Las hermanas Boulanger crecieron en un hogar musical: el padre, Ernest, era compositor, y a menudo se presentaban en casa amigos suyos como Charles Gounod (3 de junio) y Gabriel Fauré (30 de enero, 15 de mayo) para ponerse a improvisar cosas. Al principio, cuenta la leyenda, Nadia detestaba la música y, cada vez que oía tocar algo, abandonaba la habitación. Pero a los cinco años cambió algo en su interior: una alarma melodiosa la empujó hacia el piano de la familia y se esforzó por imitar su sonido. Quedó enganchada.
A los diez años se matriculó en el conservatorio de París y, como deseaba ser compositora, se presentó al famoso Prix de Roma —el máximo certamen de música de Francia— no menos de cuatro veces, aunque no consiguió nada. Debió de escocerle cuando Lili lo ganó en 1913, con diecinueve años, la primera mujer que lo consiguió. Nadia siguió componiendo deportivamente durante unos años más —estas fantásticas obras para violonchelo datan de 1914—, pero luego se dedicó a enseñar, a dirigir y, después de la prematura muerte de Lili, a promover la música de esta.

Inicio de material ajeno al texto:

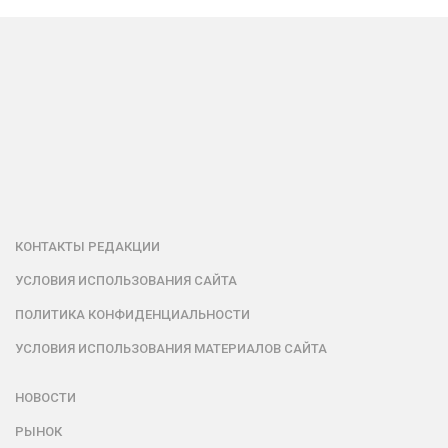
КОНТАКТЫ РЕДАКЦИИ
УСЛОВИЯ ИСПОЛЬЗОВАНИЯ САЙТА
ПОЛИТИКА КОНФИДЕНЦИАЛЬНОСТИ
УСЛОВИЯ ИСПОЛЬЗОВАНИЯ МАТЕРИАЛОВ САЙТА
НОВОСТИ
РЫНОК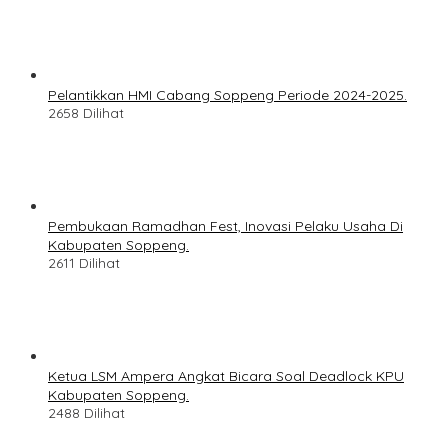
Pelantikkan HMI Cabang Soppeng Periode 2024-2025.
2658 Dilihat
Pembukaan Ramadhan Fest, Inovasi Pelaku Usaha Di
Kabupaten Soppeng.
2611 Dilihat
Ketua LSM Ampera Angkat Bicara Soal Deadlock KPU
Kabupaten Soppeng.
2488 Dilihat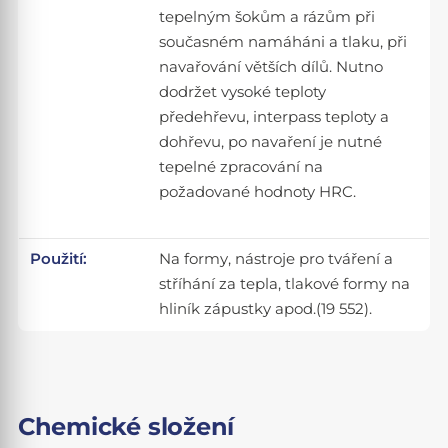
tepelným šokům a rázům při
současném namáháni a tlaku, při
navařování větších dílů. Nutno
dodržet vysoké teploty
předehřevu, interpass teploty a
dohřevu, po navaření je nutné
tepelné zpracování na
požadované hodnoty HRC.
Použití:
Na formy, nástroje pro tváření a
stříhání za tepla, tlakové formy na
hliník zápustky apod.(19 552).
Chemické složení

Mademoiselle, pues la llamaban así, era infatigable. Hasta el día de su muerte —un 22 de octubre— enseñó en su casa de la Rue Ballu, con su largo vestido negro, su moño, su pajarita y sus quevedos. Dispensaba «consejos sobre la buena vida» y en cierta ocasión dijo a Quincy Jones que «su música nunca será ni más ni menos de lo que sea usted como persona». Mi heroína.